| Titel: | Ueber die Erhöhung der Elasticitätsgrenze der Metalle durch dauernde Spannung; von Generalmajor Uchatius. | 
| Autor: | Franz Ritter Uchatius [GND] | 
| Fundstelle: | Band 223, Jahrgang 1877, S. 242 | 
| Download: | XML | 
                     
                        
                        Ueber die Erhöhung der Elasticitätsgrenze der
                           Metalle durch dauernde Spannung; von Generalmajor Uchatius.
                        Uchatius, über die Erhöhung der Elasticitätsgrenze der
                           Metalle.
                        
                     
                        
                           Veranlaßt durch die von Professor Thurston (1877 223 17) ausgesprochene Bemerkung, daß ich eine Erhöhung der Elasticitätsgrenze durch Spannung allein nicht
                                 bewiesen habe, und daß das Kanonenmetall diese Eigenschaft gar nicht
                                 besitze, habe ich Nachfolgendes anzuführen.
                           Seit 1842 mit dem Gusse von Kanonen beschäftigt, hatte ich sehr viel Gelegenheit, das
                              Verhalten der Metalle bei den Festigkeitsproben zu beobachten, und war es mir, so
                              wie gewiß auch vielen Andern, schon seit lange aufgefallen, daß die zähen Metalle
                              bereits bei verhältnißmäßig geringer Belastung die erste bleibende Verlängerung
                              erfahren, während sie später, wo schon eine bedeutende Streckung und Verminderung
                              des Querschnittes eingetreten ist, oft das 3- bis 4fache dieser Belastung
                              tragen, ohne eine weitere Streckung hierdurch zu erfahren. Es mußte demnach im
                              Allgemeinen die Widerstandsfähigkeit solcher oft weit über die Elasticitätsgrenze
                              gestreckten Metalle gewachsen sein.
                           Die Elasticität der Metalle konnte ich erst bestimmen, nachdem ich mir im Frühjahre
                              1872 einen eigenen Apparat dazu construirte, der in meinem am 10. April 1874
                              gehaltenen Vortrage über Stahlbronze gezeichnet und beschrieben ist. Dieser Apparat
                              gibt die Verlängerung der 75mm langen
                              Probestäbchen mit einer Genauigkeit bis auf 0,00001 der Länge – oder
                              0,00075mm – während der
                              Belastung an und erlaubt deshalb die Elasticitätsgrenze so genau zu bestimmen, wie
                              dies zur Erzeugung bereifter Kanonen nöthig ist.
                           Mit diesem Instrumente ausgerüstet, ging ich die Reihe derjenigen Metalle, welche zur
                              Geschützerzeugung Verwendung finden, prüfend durch und fand, daß alle Metalle in ihrer Elasticität gesteigert werden, wenn sie eine
                                 andauernde Belastung über ihre erste Elasticitätsgrenze erfahren haben, wie dies
                                 aus der meinem Vortrage beigegebenen Tabelle ersichtlich und auch im Texte
                                 ausgesprochen ist. (Vgl. 1875 217 122.) Die
                              Resultate vielfältiger Versuche, welche zu dem Zwecke im J. 1873 angestellt waren,
                              um zu lernen, wie hoch diese Steigerung getrieben werden kann, sind hier
                              protokollarisch verzeichnet.

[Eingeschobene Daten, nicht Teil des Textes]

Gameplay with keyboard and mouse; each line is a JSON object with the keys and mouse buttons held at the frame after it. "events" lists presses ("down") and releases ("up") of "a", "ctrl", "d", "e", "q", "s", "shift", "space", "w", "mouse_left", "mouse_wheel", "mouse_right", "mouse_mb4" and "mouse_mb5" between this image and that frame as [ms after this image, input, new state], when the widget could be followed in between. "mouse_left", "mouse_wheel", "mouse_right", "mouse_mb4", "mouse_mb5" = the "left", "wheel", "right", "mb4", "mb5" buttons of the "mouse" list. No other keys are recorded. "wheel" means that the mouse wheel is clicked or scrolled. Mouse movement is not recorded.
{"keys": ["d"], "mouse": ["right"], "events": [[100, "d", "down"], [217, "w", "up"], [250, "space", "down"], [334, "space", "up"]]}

                           Daß ich diese Resultate einer großen Anzahl von Fachkundigen, die mich in dem Jahre
                              der Wiener Weltausstellung besuchten, mittheilte, worunter auch Professor Kick und die von ihm genannten Personen sich befanden,
                              ist vollkommen richtig.
                           Meine Methode der Geschützerzeugung gründet sich auf die Steigerung der Elasticität
                              des Kanonenmetalles – im Innern der Rohre durch einen Walzproceß, der aber
                              nicht lief eingreift, im übrigen weit größern Theile durch blose Streckung.
                           Daß die Ansicht Thurston's: die Bronze könne durch blose
                                 Spannung nicht in ihrer Elasticität gesteigert werden – sondern nur durch
                                 Verdichtung – nicht richtig ist, zeigt nachfolgender Versuch.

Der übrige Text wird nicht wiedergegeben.